These Are the Worst Times to Work Out, According to Experts

When you work out is almost as important as how you work out.

Some workouts are better than others. And, it turns out, some of that may have to do with when you’re choosing to exercise.

Aaptiv has workouts for you whenever you’re ready to take them in app. When you’re ready for your workout, just pick a class and get started.

The time of day you fit workouts may make or break your energy levels, stamina, efficiency, and potential for injury.

Here, experts share the worst times to work out.

First Thing in the Morning

Morning workouts are great—and part of the schedule for most fitness fanatics. But exercising at the crack of dawn just minutes after you’ve woken up can actually be quite harmful.

“Your body needs adequate time to loosen up after spending all that time immobile during sleep,” explains Caleb Backe, certified personal trainer and health and wellness expert for Maple Holistics.

Your body lacks the proper nutrients and energy to perform at maximum efficiency. And you’re also at an increased risk for injury when your body is still in semi-sleep mode. Give yourself a little extra time each morning to fit in a dynamic warm-up and eat something ahead of your workout.

Super-Late at Night

If you’re not a self-proclaimed morning person, working out in the evenings may be your best bet. Be careful, though, to not exercise too close to your bedtime.

“Rigorous exercise naturally wakes your body up by boosting your heart rate,” Backe explains. “This can take several hours to wind down from.” Although everyone is different—some may be able to fall asleep peacefully post-workout—he recommends avoiding exercise two to three hours before bed.

When You’re Sick

You may have heard that “sweating it out” when you’re not feeling well can help you recover faster, but don’t count on it. Working out won’t necessarily make your symptoms worse or lengthen the time you’re sick, but it probably won’t do anything to shorten it either.

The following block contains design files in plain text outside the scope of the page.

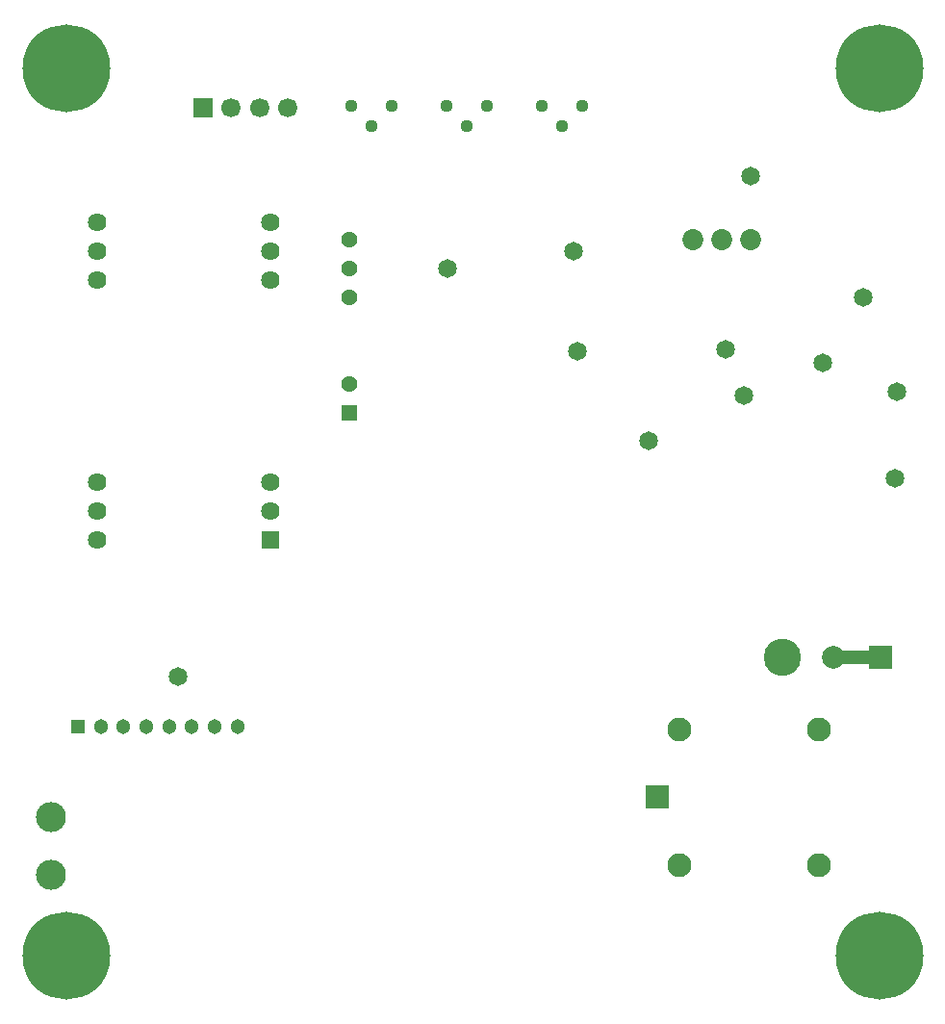
<source format=gbr>
%TF.GenerationSoftware,Altium Limited,Altium Designer,20.0.11 (256)*%
G04 Layer_Color=16711935*
%FSLAX26Y26*%
%MOIN*%
%TF.FileFunction,Soldermask,Bot*%
%TF.Part,Single*%
G01*
G75*
%TA.AperFunction,NonConductor*%
%ADD91R,0.129364X0.049000*%
%TA.AperFunction,ComponentPad*%
%ADD92C,0.051244*%
%ADD93R,0.051244X0.051244*%
%ADD94C,0.066598*%
%ADD95R,0.066598X0.066598*%
%ADD96C,0.064000*%
%ADD97R,0.064000X0.064000*%
%ADD98C,0.044000*%
%ADD99C,0.079000*%
%ADD100R,0.079000X0.079000*%
%ADD101C,0.129000*%
%ADD102C,0.304000*%
%ADD103C,0.082740*%
%ADD104R,0.082740X0.082740*%
%ADD105C,0.065024*%
%ADD106C,0.072898*%
%ADD107C,0.104000*%
%ADD108R,0.056283X0.056283*%
%ADD109C,0.056283*%
D91*
X2916318Y1239500D02*
D03*
D92*
X629212Y1000000D02*
D03*
X550472D02*
D03*
X786693D02*
D03*
X707953D02*
D03*
X314252D02*
D03*
X471732D02*
D03*
X392992D02*
D03*
D93*
X235512D02*
D03*
D94*
X962305Y3143305D02*
D03*
X765454D02*
D03*
X863880D02*
D03*
D95*
X667029D02*
D03*
D96*
X900000Y2645000D02*
D03*
Y2745000D02*
D03*
Y2545000D02*
D03*
X300000Y2645000D02*
D03*
X900000Y1845000D02*
D03*
Y1745000D02*
D03*
X300000Y2745000D02*
D03*
Y1845000D02*
D03*
Y2545000D02*
D03*
Y1745000D02*
D03*
Y1645000D02*
D03*
D97*
X900000D02*
D03*
D98*
X1980000Y3150000D02*
D03*
X1840000D02*
D03*
X1910000Y3080000D02*
D03*
X1510000Y3150000D02*
D03*
X1580000Y3080000D02*
D03*
X1650000Y3150000D02*
D03*
X1180000D02*
D03*
X1250000Y3080000D02*
D03*
X1320000Y3150000D02*
D03*
D99*
X2851636Y1240000D02*
D03*
D100*
X3014628D02*
D03*
D101*
X2676632D02*
D03*
D102*
X195000Y205000D02*
D03*
Y3280000D02*
D03*
X3010000D02*
D03*
Y205000D02*
D03*
D103*
X2800000Y990000D02*
D03*
Y517559D02*
D03*
X2319685Y990000D02*
D03*
Y517559D02*
D03*
D104*
X2240945Y753779D02*
D03*
D105*
X2815768Y2260000D02*
D03*
X2955000Y2485000D02*
D03*
X2540000Y2145000D02*
D03*
X3070000Y2160000D02*
D03*
X3065000Y1860000D02*
D03*
X580000Y1171000D02*
D03*
X2565000Y2905000D02*
D03*
X2479571Y2305000D02*
D03*
X2210000Y1990000D02*
D03*
X1950000Y2645000D02*
D03*
X1965000Y2300000D02*
D03*
X1515000Y2585000D02*
D03*
D106*
X2465000Y2685000D02*
D03*
X2365000D02*
D03*
X2565000D02*
D03*
D107*
X141000Y686000D02*
D03*
Y486000D02*
D03*
D108*
X1175000Y2085000D02*
D03*
D109*
Y2185000D02*
D03*
Y2585000D02*
D03*
Y2685000D02*
D03*
Y2485000D02*
D03*
%TF.MD5,2e187ed51242da0bc33229d065ed6aea*%
M02*

</source>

If nothing else, you’ll be stressing your body even more. Pay attention to your symptoms and don’t work out if you’re sick.

If you have something more serious, such as the flu or strep throat, Kevin McAlpine, master trainer at Burn 60, highly recommends letting your body rest and recover. “Not only will you not shorten your own recovery, but you’re also likely to infect others,” he says.

After Too Much Sitting

If you have a desk job, the first thing you probably want to do after your day is done is get moving. But popping up to exercise after you’ve been sitting idly and staring at a computer screen for hours may set you up for an exercise injury.

“Sitting in a static posture reduces fascia’s ability to stabilize joints,” explains Sue Hitzmann, exercise physiologist, creator of the MELT Method®, and New York Times bestselling author.

“Tension and compression caused by sitting alter your body’s ability to move efficiently.” She suggests ten minutes of fascial restoration to give your joints proper shock absorption and your muscles seamless integration. Foam rolling before your workout is an easy way to do this.

When You’re Injured or Sore

It’s vital that you listen to your body at every level of fitness. If you notice any sort of sharp or shooting pain while you’re exercising, stop that movement immediately, McAlpine says. “Trying to power through a workout when you’re injured will likely result in worsening your injury.” If the pain doesn’t go away in several days, he recommends consulting with a physician who can diagnose your problem.

On an Empty Stomach

Your body runs on fuel, which it gets from food. “If you’re putting in work on an empty stomach, you can rest assured that you are going to underperform and inevitably cause your body to fatigue toward exhaustion,” says Clarence Hairston, fitness director for The Bay Club Company in San Francisco, Calif. “Eat a snack, take a lunch break, and then use that fuel to power you through.”

After a Big Meal

Pre-workout snacks are crucial for obtaining the necessary energy for rigorous exercise. Anything more than a snack, though, can be a big mistake, according to Backe.

“Once you hit 500 calories, your body needs time to process and digest the nutrients,” he says. “Consequently, the brain will send more blood to the parts of the body associated with these activities instead of the parts you are exercising.” What’s more, working out after a large meal is a surefire way to feel cramps and nausea.

After Little to No Sleep

If you weren’t able to clock a solid six or seven hours of sleep, it’s in your best interest to postpone your workout for a day when you’re more energized. Watch out for signs of fatigue. It’s almost always better to fit in the sleep instead of the workout. “If your body is indicating you need the rest, you probably do,” McAlpine says.

Under Extreme Stress

Exercise is incredibly beneficial for reducing stress on a regular basis. But consider skipping your workout during highly stressful times.

“When you’re really stressed it is possible for stress to impair your recovery time and concentration levels, which could lead to injuries,” McAlpine says.

“Listen to your body. Maybe your activity that day could be yoga or meditation (check out the classes in the Aaptiv app) to calm your mind.”